Given information:
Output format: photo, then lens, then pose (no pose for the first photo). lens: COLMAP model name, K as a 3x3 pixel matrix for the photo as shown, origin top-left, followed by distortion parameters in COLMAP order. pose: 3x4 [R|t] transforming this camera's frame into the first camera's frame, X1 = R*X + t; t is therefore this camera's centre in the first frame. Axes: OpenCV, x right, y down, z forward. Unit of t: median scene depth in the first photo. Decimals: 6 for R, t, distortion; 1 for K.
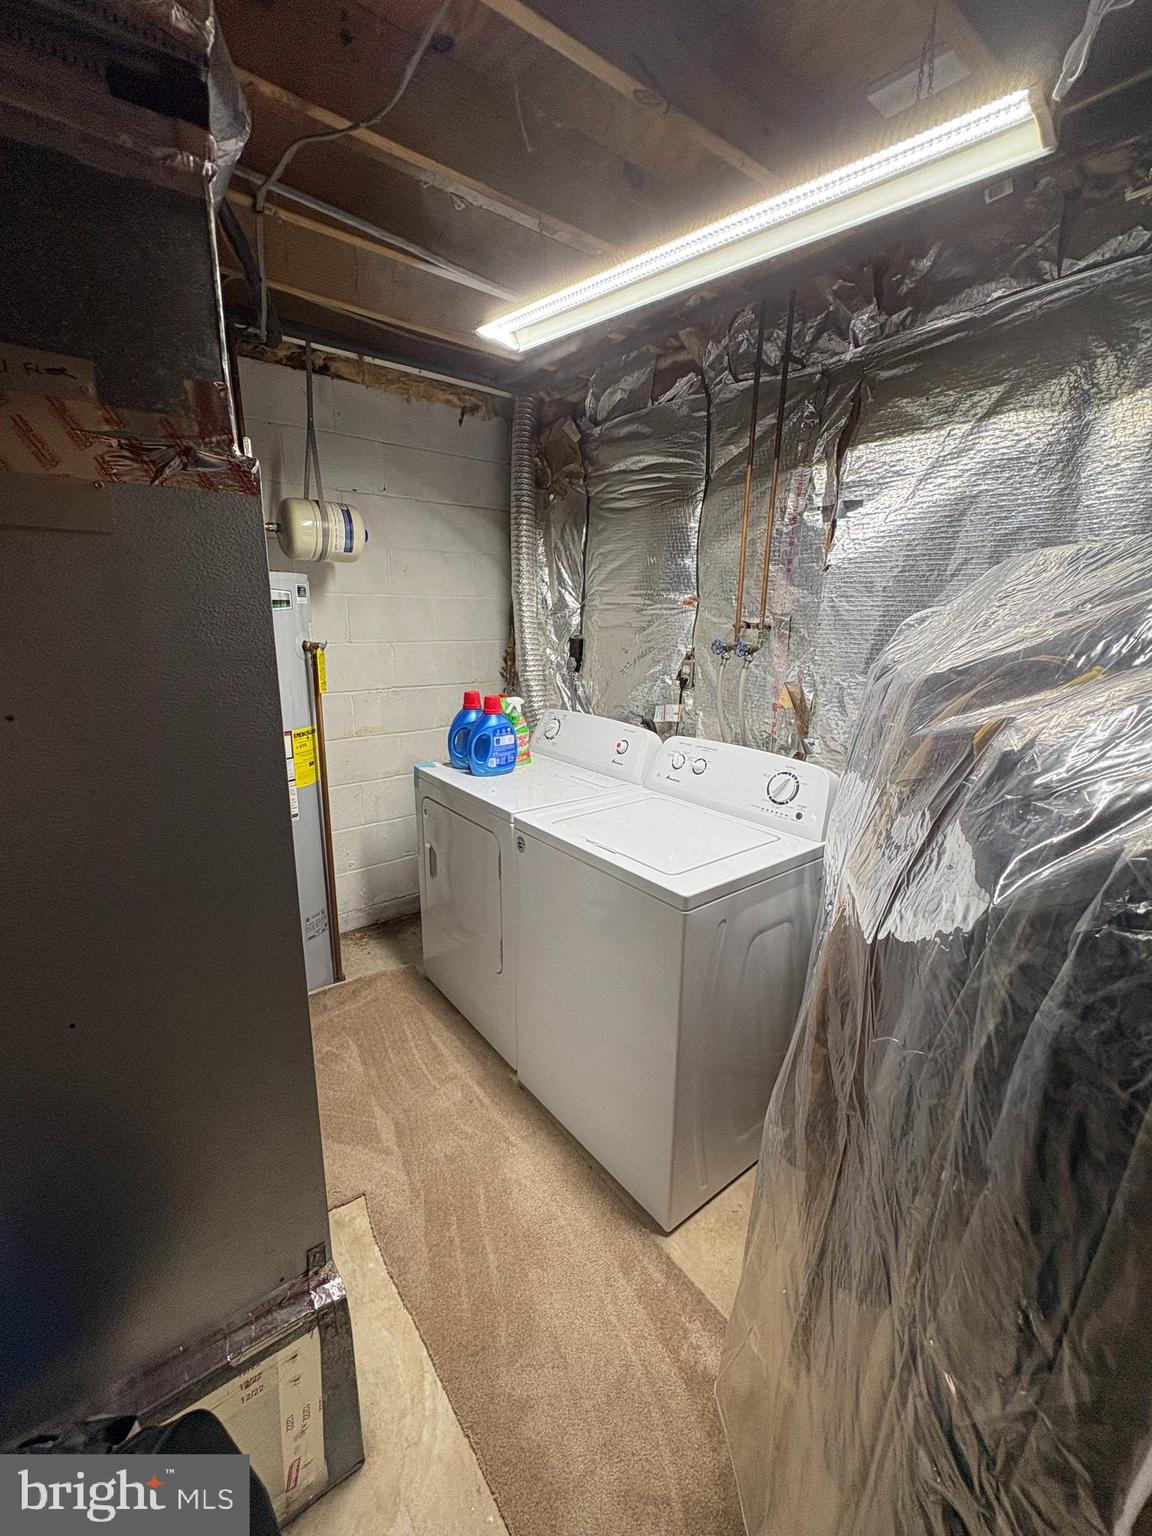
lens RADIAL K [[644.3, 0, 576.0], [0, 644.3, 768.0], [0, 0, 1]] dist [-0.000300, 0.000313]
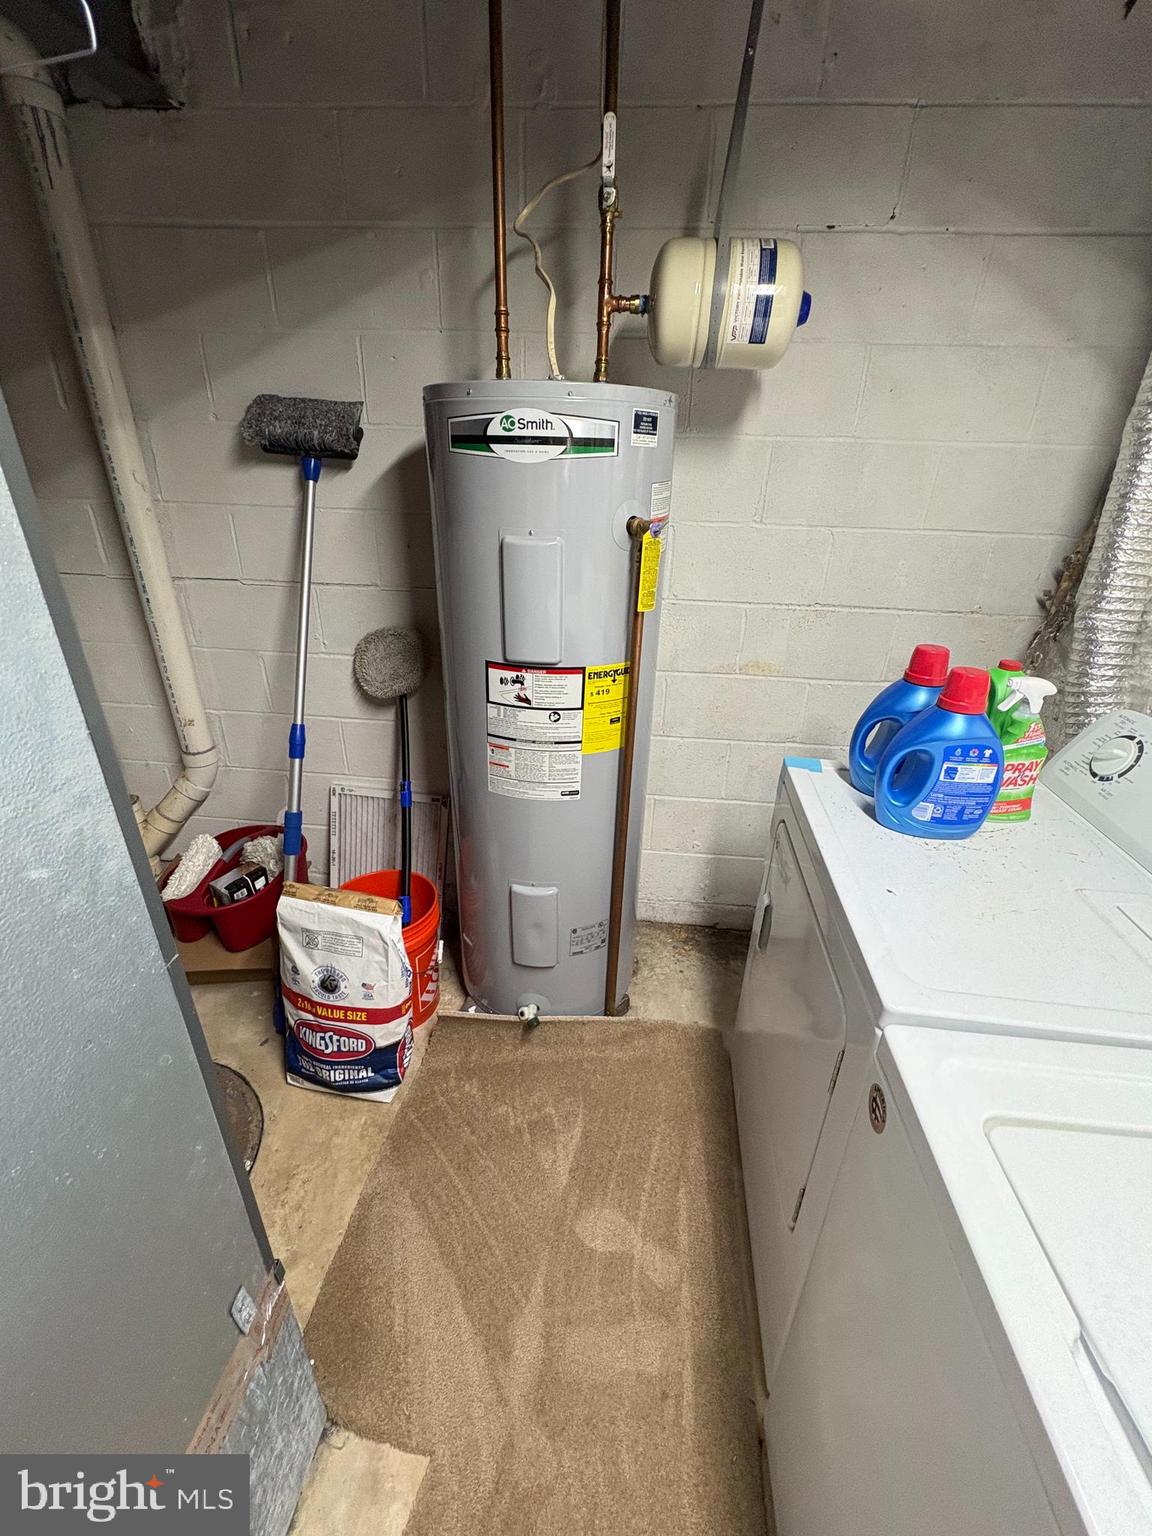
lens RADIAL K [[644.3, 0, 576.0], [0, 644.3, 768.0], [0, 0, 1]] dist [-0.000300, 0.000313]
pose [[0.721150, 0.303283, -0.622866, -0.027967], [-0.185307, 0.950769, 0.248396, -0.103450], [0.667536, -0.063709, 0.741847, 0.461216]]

What is being asked: Every line above is to be given again exactly, apart from the pictures.

Finished task:
Output format: photo, then lens, then pose (no pose for the first photo). lens: COLMAP model name, K as a 3x3 pixel matrix for the photo as shown, origin top-left, followed by distortion parameters in COLMAP order. pose: 3x4 [R|t] transforming this camera's frame into the first camera's frame, X1 = R*X + t; t is therefore this camera's centre in the first frame. Axes: OpenCV, x right, y down, z forward. Unit of t: median scene depth in the first photo. Decimals: 6 for R, t, distortion; 1 for K.
lens RADIAL K [[644.3, 0, 576.0], [0, 644.3, 768.0], [0, 0, 1]] dist [-0.000300, 0.000313]
lens RADIAL K [[644.3, 0, 576.0], [0, 644.3, 768.0], [0, 0, 1]] dist [-0.000300, 0.000313]
pose [[0.721150, 0.303283, -0.622866, -0.027967], [-0.185307, 0.950769, 0.248396, -0.103450], [0.667536, -0.063709, 0.741847, 0.461216]]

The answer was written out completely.